The DOJ stated that it conducted the operation with the help of German law enforcement (the German Federal Criminal Police and Reutlingen Police Headquarters-CID Esslingen) and the Netherlands National High Tech Crime Unit.
Over $100M Extorted From 1,500 Victims
The department said that since June 2021, the group has targeted more than 1,500 victims worldwide and received over $100 million in crypto ransom payments.
According to the DOJ, the Federal Bureau of Investigation (FBI) executed a months-long disruption campaign against the group and infiltrated Hive’s network in July 2022. The Justice Department added that after successfully infiltrating the group’s network, it captured their decryption keys and offered them to victims worldwide, preventing them from paying the $130 million in crypto ransom demanded.

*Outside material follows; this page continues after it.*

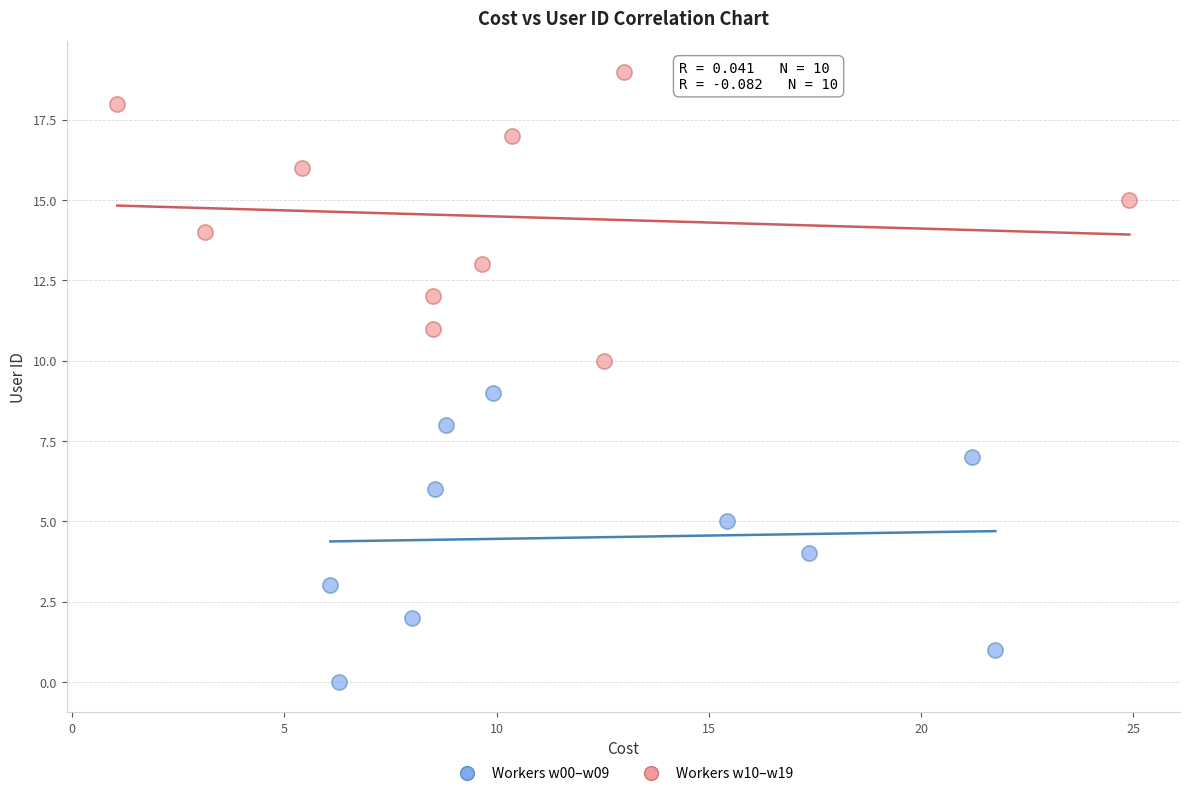

Which series contains the highest Y value?

Workers w10–w19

“Since infiltrating Hive’s network in July 2022, the FBI has provided over 300 decryption keys to Hive victims who were under attack. In addition, the FBI distributed over 1,000 additional decryption keys to previous Hive victims,” the DOJ said.
A Subscription-Based Model
Ransomware is malicious software (malware) that threatens to publish or block access to a victim’s personal data (usually by encrypting it) unless a ransom is paid off.
According to the DOJ, Hive used a subscription-based model called ransomware-as-a-service (RaaS) to “develop a ransomware strain and create an easy-to-use interface with which to operate it and then recruit affiliates to deploy the ransomware against victims.”
“Affiliates identified targets and deployed this readymade malicious software to attack victims and then earned a percentage of each successful ransom payment,” the department added.
Meanwhile, the DOJ announcement comes as revenue from ransomware has significantly reduced. According to a recent report by blockchain analytics firm Chainalysis, ransomware attackers extorted approximately $456.8 million from victims in 2022, down from $765.6 million the year prior.
However, that does not mean ransomware attacks have reduced, or at least not as much as the decline in payments suggests. Instead, “much of the decline is due to victim organisations increasingly refusing to pay ransomware attackers,” the report said.